CSS Flexbox Reference

Searchable flexbox reference for every container and item property.

Interactive CSS Flexbox reference covering all flex container and flex item properties with their accepted values, defaults, and short descriptions. Filter by name or value to find the property you need fast.

What is the difference between container and item properties?

Container properties are set on the flex parent (display: flex) and control how children are laid out, such as flex-direction and justify-content. Item properties are set on the children and control individual behavior, such as flex-grow and align-self.

CSS Flexbox reference

Flexbox is a one-dimensional layout model: you lay items out along a main axis and align them on the cross axis.
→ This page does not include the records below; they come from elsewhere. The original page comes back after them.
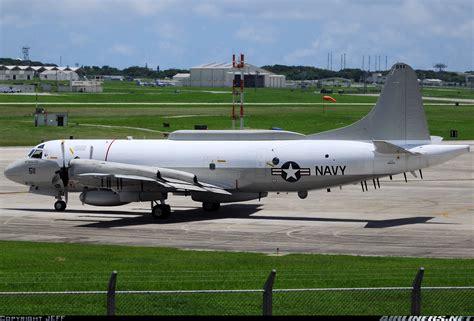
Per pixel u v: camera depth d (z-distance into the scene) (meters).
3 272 80.88
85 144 137.50
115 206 140.12
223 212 136.00
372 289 60.72
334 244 105.31
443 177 189.50
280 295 69.19
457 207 142.00
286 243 106.19
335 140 130.38
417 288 58.84
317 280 76.25
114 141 137.62
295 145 129.88
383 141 120.06
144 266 85.12
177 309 65.44
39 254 93.62
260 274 79.81
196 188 126.94
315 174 127.94
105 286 73.19
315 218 129.38
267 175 130.00
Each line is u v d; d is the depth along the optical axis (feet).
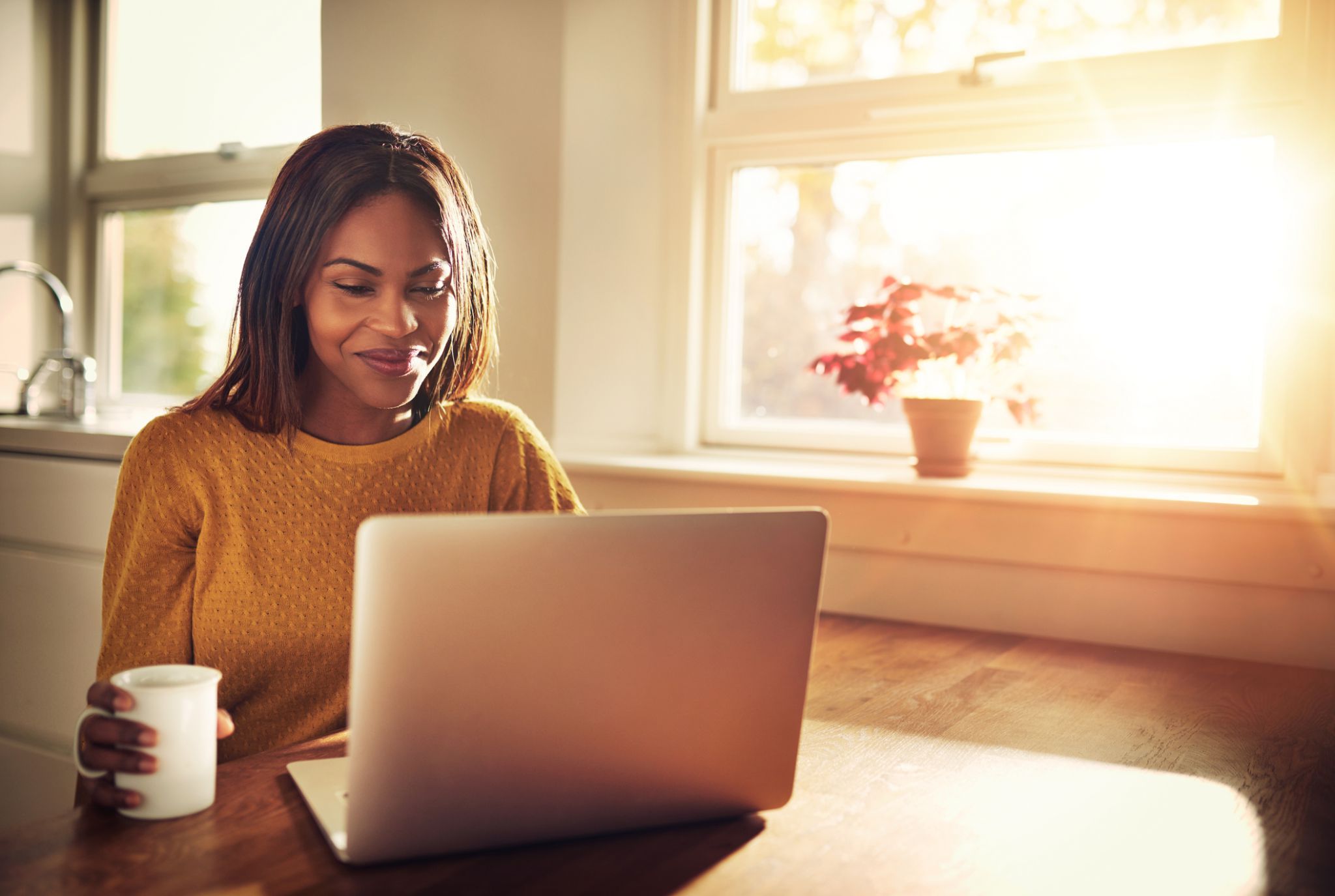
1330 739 3.40
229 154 8.59
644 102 6.70
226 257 8.77
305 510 3.44
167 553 3.39
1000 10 6.00
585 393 6.74
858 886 2.19
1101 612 5.00
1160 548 4.84
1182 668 4.46
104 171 9.23
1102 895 2.19
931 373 5.92
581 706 2.24
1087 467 5.83
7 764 7.00
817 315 6.59
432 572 2.07
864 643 4.79
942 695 3.84
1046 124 5.84
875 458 6.36
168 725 2.38
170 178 8.85
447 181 3.42
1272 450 5.42
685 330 6.75
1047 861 2.35
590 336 6.72
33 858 2.18
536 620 2.17
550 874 2.18
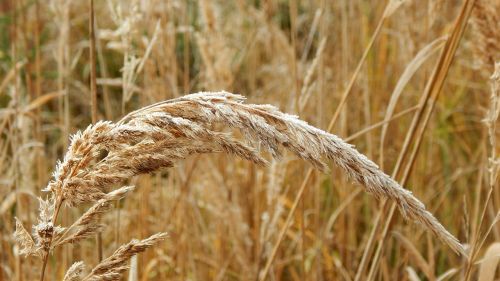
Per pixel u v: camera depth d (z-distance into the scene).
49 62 5.06
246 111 1.22
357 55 3.91
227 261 3.08
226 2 5.03
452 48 2.10
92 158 1.28
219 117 1.20
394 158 3.58
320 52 2.85
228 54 3.18
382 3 3.71
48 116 4.38
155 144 1.26
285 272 3.52
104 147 1.27
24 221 2.99
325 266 3.40
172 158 1.28
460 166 3.87
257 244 3.10
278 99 4.35
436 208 3.53
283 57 4.01
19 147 3.03
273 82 4.55
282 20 5.52
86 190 1.28
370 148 3.24
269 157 3.61
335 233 3.61
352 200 3.35
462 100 4.41
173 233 3.23
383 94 3.77
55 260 2.88
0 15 4.32
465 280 1.93
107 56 5.17
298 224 3.50
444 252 3.34
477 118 3.97
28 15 4.61
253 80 4.13
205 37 3.16
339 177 3.63
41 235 1.29
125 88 2.37
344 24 3.42
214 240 3.49
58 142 4.33
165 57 3.17
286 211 3.68
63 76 3.26
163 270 2.93
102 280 1.33
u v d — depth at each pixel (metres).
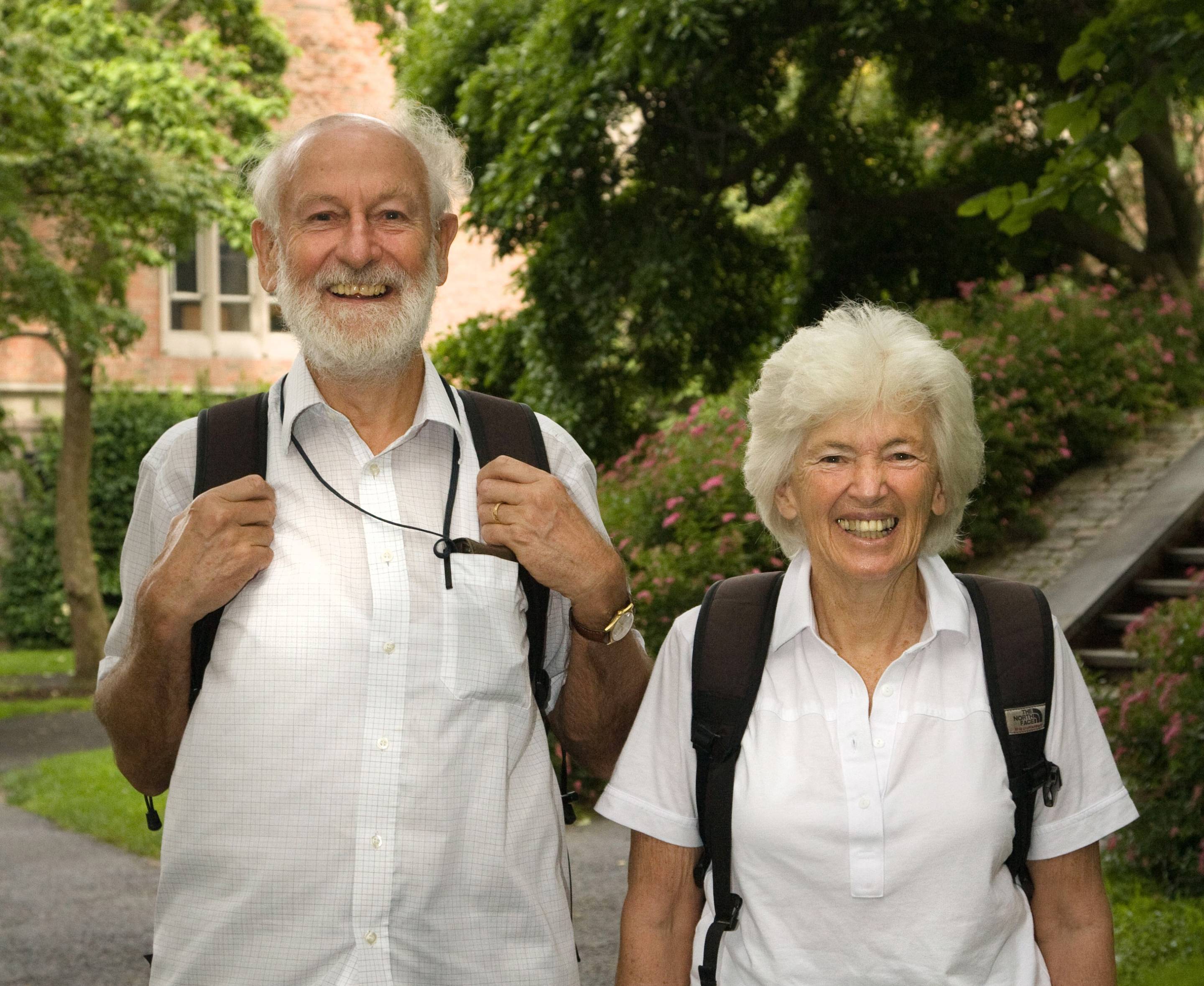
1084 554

Properties split into two groups — those you set on the flex container and those you set on the flex items. This reference lists every standard property in each group with its accepted values, default, and a concise description, plus instant search.

How it works

Flex layout starts when a container gets display: flex (or inline-flex). The container properties — flex-direction, flex-wrap, justify-content, align-items, align-content, and gap — decide the axis and how children distribute and align. The item properties — order, flex-grow, flex-shrink, flex-basis, the flex shorthand, and align-self — override or tune individual children. The search filter matches both property names and their listed values so you can look up by either.

Tips and example

A common centered layout:

.box {
  display: flex;
  justify-content: center; /* main-axis centering */
  align-items: center;     /* cross-axis centering */
  gap: 1rem;
}
  • Remember flex: 1 equals flex: 1 1 0% — items grow from a zero basis and share space evenly.
  • align-items sets the default for all children; align-self overrides it on one child.
  • gap works in flexbox in modern browsers, so you rarely need margins between items anymore.